I WANTED to be part of a group of friends because I didn't feel as if I amounted to much all by myself. I thought I might, if I chose my friends carefully, be thought of as intelligent, fun, and attractive. Somehow it never worked that way, though. And I found out why: because this kind of friendship never helped me to grow toward understanding God, good, any better.
When I was in my teens, for example, my two best friends broke up while I was away on a trip. I came back to find that neither of them was talking to the other. Suddenly my group of friends had dissolved and I felt lost.
Because I'd been attending the Christian Science Sunday School I knew that my real identity was established by God. And my teacher kept telling me that God was pleased with me. Although I couldn't always see how that could be true, I did understand that He had created me. One day, while reading Science and Health with Key to the Scriptures by Mary Baker Eddy, the Discoverer of Christian Science, I came across a sentence that helped me understand what my teacher was talking about. It's where Mrs. Eddy says, ``Deity was satisfied with His work'' (p. 519).
When I read this I began to glimpse that God really was satisfied with man, His image and likeness. And if God was satisfied with His creation, then I could be satisfied with it as well. Mrs. Eddy says in the next sentence, ``How could He be otherwise, since the spiritual creation was the outgrowth, the emanation, of His infinite self-containment and immortal wisdom?'' A change gradually came over me and I wanted more than anything else to please God, to be His image and likeness. It was exciting to be learning that this is what I already am--that God's child is already perfect and complete. My identity is formed and governed by God. I didn't have to find worth by whom I hung around with. I already was valued--by God! Man, as God's image, is happy, loved, and cared for by God, his creator. Prayerfully learning of man's identity as created by God helped me do a better job of conforming my thinking and actions to God's government.
As God's child I could start by expressing all the qualities needed to sustain a good friendship.
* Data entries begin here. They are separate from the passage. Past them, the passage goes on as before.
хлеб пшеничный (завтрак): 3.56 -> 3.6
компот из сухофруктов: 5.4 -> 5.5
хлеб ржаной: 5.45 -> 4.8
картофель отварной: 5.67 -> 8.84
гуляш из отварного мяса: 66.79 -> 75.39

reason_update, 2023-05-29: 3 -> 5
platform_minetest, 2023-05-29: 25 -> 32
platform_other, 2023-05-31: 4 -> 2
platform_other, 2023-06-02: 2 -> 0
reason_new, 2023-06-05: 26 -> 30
These qualities are inherent in man, and already within me as God's reflection. My happiness didn't depend upon the people or groups I associated myself with, but on whether I was expressing the spiritual individuality that God gave distinctly to me. I learned a lot from the praying I did after this experience with my friends. I never did attach my sense of identity to a group again. Instead I yearned to be a friend to everyone who crossed my path. I was much happier because I understood that my individuality is a blessing from God.
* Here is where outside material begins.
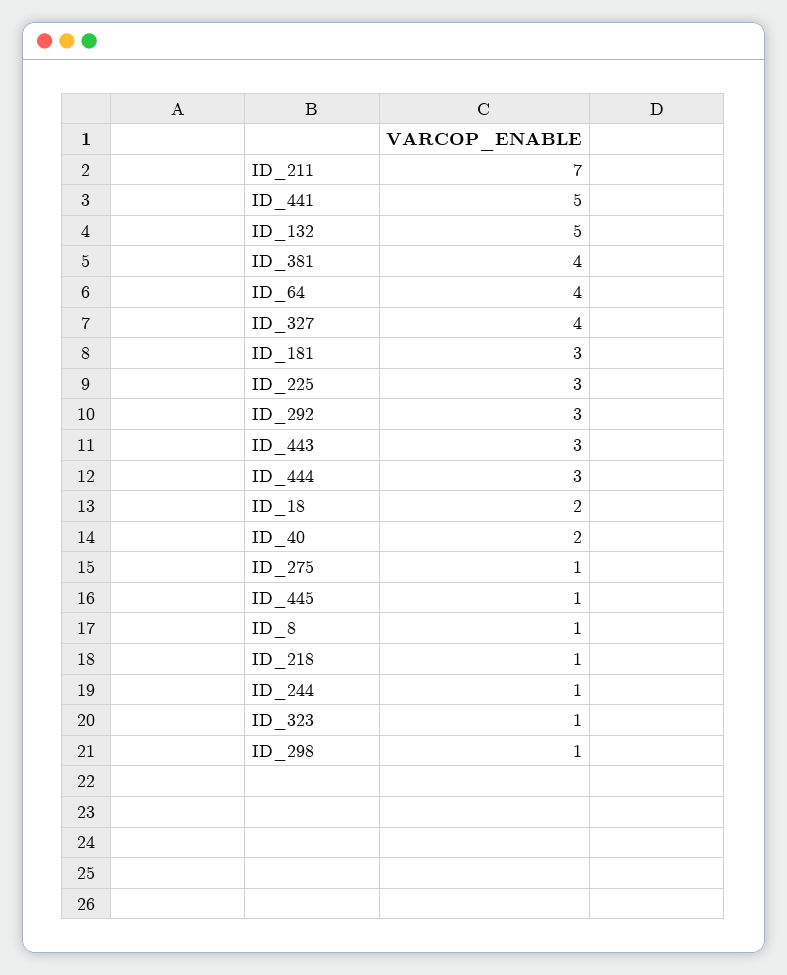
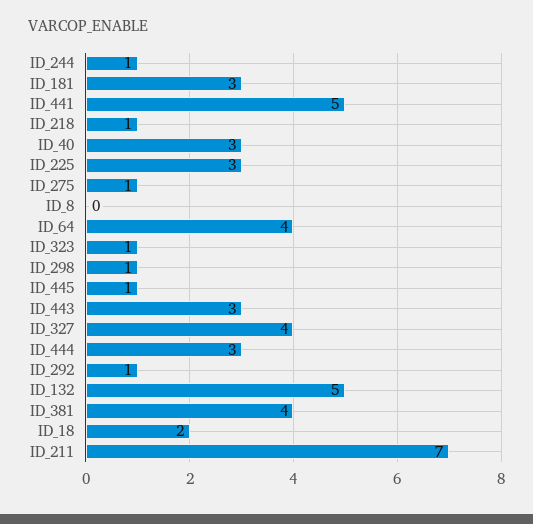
ID_292: 3 -> 1
ID_40: 2 -> 3
ID_8: 1 -> 0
Learning to find our individuality in our God-given nature rather than in whom we associate with broadens our spiritual understanding of man, God's child, with whom He is very pleased. We love ourselves more as a result. But we also love others better and more consistently because we love them for who they really are--the children of God.
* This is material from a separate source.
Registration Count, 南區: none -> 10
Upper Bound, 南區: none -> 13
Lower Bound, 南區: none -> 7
Christ Jesus tells us in his Sermon on the Mount, found in Matthew's Gospel: ``Let your light so shine before men, that they may see your good works, and glorify your Father which is in heaven'' (5:16). We let our light shine when we spiritually understand and express our God-created identity. When we associate ourselves--through loving thought and actions--with spiritual qualities, we are glorifying our Father in heaven. God is very pleased with His creation--with you and me--because we shine in His image.